Только чур, на меня укоризненно не смотреть. Подумаешь, наследство дядино прожигаю потихоньку. Кстати, не вижу в этом ничего предосудительного. Все лучше, чем оно на антресолях, среди банок с соленьями пылиться будет. А так, может, встретит настоящего эстета наконец, того, что пыль с него дыханием трепетным сдует. Небольшая транзакция – и вуаля, все получили удовлетворение. Иной моральное, а кто-то, если повезет, и материальное.

В ожидании отлучившегося хозяина я задумчиво бродил по бесконечным галереям забитых доверху книгами стеллажей и, оценивая по ходу свои перспективы, изучал представленный литературный ассортимент.

И тут на тебе! Заплутав в книжных кущах, я, бывают же такие чудеса, совершено неожиданно наткнулся на абсолютного, извините за выражение – однояйцевого, близнеца своего фолианта.

Знакомый серо-розовый корешок был зажат между потрёпанной энциклопедией «Лекарственные растения Азербайджана» и томом четвертым собрания сочинений Ильфа и Петрова «Одноэтажная Америка».

Я взял книгу в руки: "Изданiе т-ва Сытина, 1914 годъ", серенькая, невзрачненькая такая книженция в твердом потрепанном переплете. И правда, один в один. Разве что состояние, мягко говоря, не первый сорт.

Машинально бросив взгляд на ценник, я оторопел так, что язык к небу приклеился. Силы небесные – тридцать тысяч целковых!

Из культурного шока меня вывел дрожащий, елейный голосок, донесшийся откуда-то из пыльных глубин книжного царства.

– Интересуетесь?

Протирая свою красную, блестящую как медаль плешь, вдогон за репликой показался, судя по его деловому виду, хозяин погребка – эдакий невзрачный субъект преклонных годов. На хищном ястребином носу мужчины висело старомодное пенсне с цепочкой. В руках он держал эмалированную табакерку.

– Инвестиция, пчхи, в безбедную старость или изящный подарок к юбилею?

– Да как вам сказать, – ответил я ему, кивнув на книгу. – Невероятно! Целых тридцать тысяч, неужели находятся даже те, кто берет?

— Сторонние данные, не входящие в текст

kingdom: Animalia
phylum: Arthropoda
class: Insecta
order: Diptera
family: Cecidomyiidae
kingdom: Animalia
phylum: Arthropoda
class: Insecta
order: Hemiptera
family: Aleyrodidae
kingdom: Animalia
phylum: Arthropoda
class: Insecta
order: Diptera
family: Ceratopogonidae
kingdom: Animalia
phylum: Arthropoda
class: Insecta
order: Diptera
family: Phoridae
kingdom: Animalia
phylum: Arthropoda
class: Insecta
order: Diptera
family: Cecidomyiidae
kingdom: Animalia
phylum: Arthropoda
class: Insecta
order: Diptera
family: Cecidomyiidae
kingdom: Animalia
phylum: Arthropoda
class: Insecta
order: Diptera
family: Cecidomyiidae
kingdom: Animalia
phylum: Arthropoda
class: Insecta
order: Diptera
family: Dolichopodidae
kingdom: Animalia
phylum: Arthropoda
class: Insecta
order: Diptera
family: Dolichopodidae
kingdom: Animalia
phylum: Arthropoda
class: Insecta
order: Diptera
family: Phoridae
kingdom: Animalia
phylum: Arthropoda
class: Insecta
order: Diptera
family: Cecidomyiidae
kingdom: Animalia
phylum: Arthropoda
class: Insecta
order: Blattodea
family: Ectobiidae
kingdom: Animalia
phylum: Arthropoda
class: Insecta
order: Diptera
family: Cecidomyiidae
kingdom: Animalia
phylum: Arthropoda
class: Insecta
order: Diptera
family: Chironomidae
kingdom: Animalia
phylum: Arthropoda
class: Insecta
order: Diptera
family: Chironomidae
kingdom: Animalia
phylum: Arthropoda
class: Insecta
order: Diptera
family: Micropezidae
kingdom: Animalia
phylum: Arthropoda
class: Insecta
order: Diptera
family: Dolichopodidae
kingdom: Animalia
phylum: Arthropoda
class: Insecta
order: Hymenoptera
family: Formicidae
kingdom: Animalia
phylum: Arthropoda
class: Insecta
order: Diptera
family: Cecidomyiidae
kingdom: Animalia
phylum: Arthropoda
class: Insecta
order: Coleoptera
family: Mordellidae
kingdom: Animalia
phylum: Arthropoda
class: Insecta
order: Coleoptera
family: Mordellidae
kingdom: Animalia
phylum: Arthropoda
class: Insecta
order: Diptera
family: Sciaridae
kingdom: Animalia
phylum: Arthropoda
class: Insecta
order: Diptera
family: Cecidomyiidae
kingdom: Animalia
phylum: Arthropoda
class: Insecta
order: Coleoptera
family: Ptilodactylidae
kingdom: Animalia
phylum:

– Спрашиваете! Еще как находятся, с руками отрывают. Кстати, ничего удивительного. Очень смешные, признаюсь, деньги за такой ценный, редкий экземпляр. От начального тиража уж и не осталось ничего поди. Вы только посмотрите, посмотрите, что за издатель, – гордо сунул он мне под нос обложку. – А!? Типография Сытина, одна из наиболее уважаемых до революции была. Да-c, это вам не какой-то там Пантелеев. У коллекционеров такая вещь пользуется исключительным спросом. Желаете спросить – почему?

Я утвердительно мотнул головой и почесал за ухом, как пёс.

– Сказки! – провозгласил он, подняв вверх указательный палец. – Гм, универсальное чтиво. Причем не простые сказки, а самого Ганса Христиана. Философия жизни, так сказать. Одинаково интересны любому возрасту. И навсегда таковыми останутся. Так что берите – не прогадаете, через десять лет стоимость только удвоится.

– А то, что она занюханная до невозможности, – продолжил задавать провокационные вопросы я, – ничего? Желтая вон вся, страницы, слипшиеся…

– В том-то вся и соль, любезный. На ней осела, не побоюсь этого слова, пыль минувших лет. Причем каждая ее историческая пылинка на вес золота будет. Вот и выходит, чем потрепанней фолиант, тем он дороже.

Он сложил губы в обидчивую трубочку и, поплевав на обложку, протер ее рукавом своего сюртука.

– А даже если и пожухла слегка, так это лучшая гарантия того, что вещица настоящая, не репринтное издание, не левак, понимаете?

– К тому же изрисованная сплошь, – не унимался я, расчесывая себе запястье, будто меня укусил комар. – Каракули какие-то везде, будто ручку расписывали.